> _EXERCISE INSTRUCTIONS_
Repeat each record below exactly, dropping the pictures.

> _GIVEN INFORMATION_
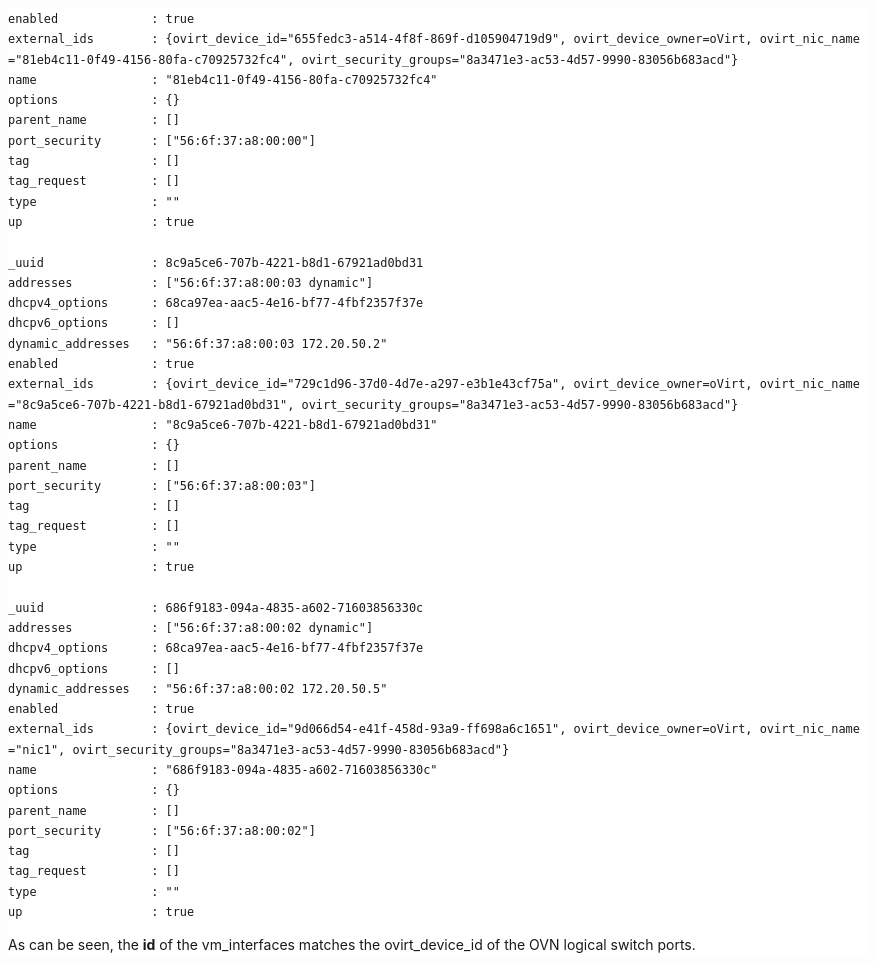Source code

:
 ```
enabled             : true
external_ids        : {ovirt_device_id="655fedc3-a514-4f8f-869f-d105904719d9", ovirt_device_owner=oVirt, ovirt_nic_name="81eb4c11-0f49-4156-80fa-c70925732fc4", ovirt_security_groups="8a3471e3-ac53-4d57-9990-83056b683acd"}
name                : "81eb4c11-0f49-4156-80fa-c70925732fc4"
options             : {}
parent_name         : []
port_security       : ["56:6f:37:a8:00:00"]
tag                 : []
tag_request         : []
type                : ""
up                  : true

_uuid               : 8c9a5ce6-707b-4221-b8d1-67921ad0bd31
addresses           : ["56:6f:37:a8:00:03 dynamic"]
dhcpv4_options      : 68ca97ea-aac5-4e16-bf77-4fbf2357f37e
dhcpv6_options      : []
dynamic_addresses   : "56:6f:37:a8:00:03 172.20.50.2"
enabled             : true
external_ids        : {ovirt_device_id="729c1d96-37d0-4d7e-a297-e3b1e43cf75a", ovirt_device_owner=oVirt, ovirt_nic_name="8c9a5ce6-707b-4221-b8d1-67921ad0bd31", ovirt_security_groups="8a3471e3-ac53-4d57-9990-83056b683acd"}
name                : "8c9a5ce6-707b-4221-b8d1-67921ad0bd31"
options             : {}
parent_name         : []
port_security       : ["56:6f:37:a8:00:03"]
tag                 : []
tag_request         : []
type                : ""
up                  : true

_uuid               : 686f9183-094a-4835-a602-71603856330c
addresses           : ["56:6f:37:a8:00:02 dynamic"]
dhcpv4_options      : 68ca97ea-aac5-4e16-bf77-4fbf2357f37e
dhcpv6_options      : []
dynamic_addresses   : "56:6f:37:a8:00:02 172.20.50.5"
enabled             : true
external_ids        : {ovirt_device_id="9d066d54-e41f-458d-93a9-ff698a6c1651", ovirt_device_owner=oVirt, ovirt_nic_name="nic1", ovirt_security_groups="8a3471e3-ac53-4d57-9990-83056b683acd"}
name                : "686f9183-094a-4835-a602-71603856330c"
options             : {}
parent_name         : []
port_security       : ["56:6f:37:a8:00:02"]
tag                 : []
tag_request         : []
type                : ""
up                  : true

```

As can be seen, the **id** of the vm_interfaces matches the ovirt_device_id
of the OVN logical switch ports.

> _RESULT OF THE EXERCISE_
Source code

:
 ```
enabled             : true
external_ids        : {ovirt_device_id="655fedc3-a514-4f8f-869f-d105904719d9", ovirt_device_owner=oVirt, ovirt_nic_name="81eb4c11-0f49-4156-80fa-c70925732fc4", ovirt_security_groups="8a3471e3-ac53-4d57-9990-83056b683acd"}
name                : "81eb4c11-0f49-4156-80fa-c70925732fc4"
options             : {}
parent_name         : []
port_security       : ["56:6f:37:a8:00:00"]
tag                 : []
tag_request         : []
type                : ""
up                  : true

_uuid               : 8c9a5ce6-707b-4221-b8d1-67921ad0bd31
addresses           : ["56:6f:37:a8:00:03 dynamic"]
dhcpv4_options      : 68ca97ea-aac5-4e16-bf77-4fbf2357f37e
dhcpv6_options      : []
dynamic_addresses   : "56:6f:37:a8:00:03 172.20.50.2"
enabled             : true
external_ids        : {ovirt_device_id="729c1d96-37d0-4d7e-a297-e3b1e43cf75a", ovirt_device_owner=oVirt, ovirt_nic_name="8c9a5ce6-707b-4221-b8d1-67921ad0bd31", ovirt_security_groups="8a3471e3-ac53-4d57-9990-83056b683acd"}
name                : "8c9a5ce6-707b-4221-b8d1-67921ad0bd31"
options             : {}
parent_name         : []
port_security       : ["56:6f:37:a8:00:03"]
tag                 : []
tag_request         : []
type                : ""
up                  : true

_uuid               : 686f9183-094a-4835-a602-71603856330c
addresses           : ["56:6f:37:a8:00:02 dynamic"]
dhcpv4_options      : 68ca97ea-aac5-4e16-bf77-4fbf2357f37e
dhcpv6_options      : []
dynamic_addresses   : "56:6f:37:a8:00:02 172.20.50.5"
enabled             : true
external_ids        : {ovirt_device_id="9d066d54-e41f-458d-93a9-ff698a6c1651", ovirt_device_owner=oVirt, ovirt_nic_name="nic1", ovirt_security_groups="8a3471e3-ac53-4d57-9990-83056b683acd"}
name                : "686f9183-094a-4835-a602-71603856330c"
options             : {}
parent_name         : []
port_security       : ["56:6f:37:a8:00:02"]
tag                 : []
tag_request         : []
type                : ""
up                  : true

```

As can be seen, the **id** of the vm_interfaces matches the ovirt_device_id
of the OVN logical switch ports.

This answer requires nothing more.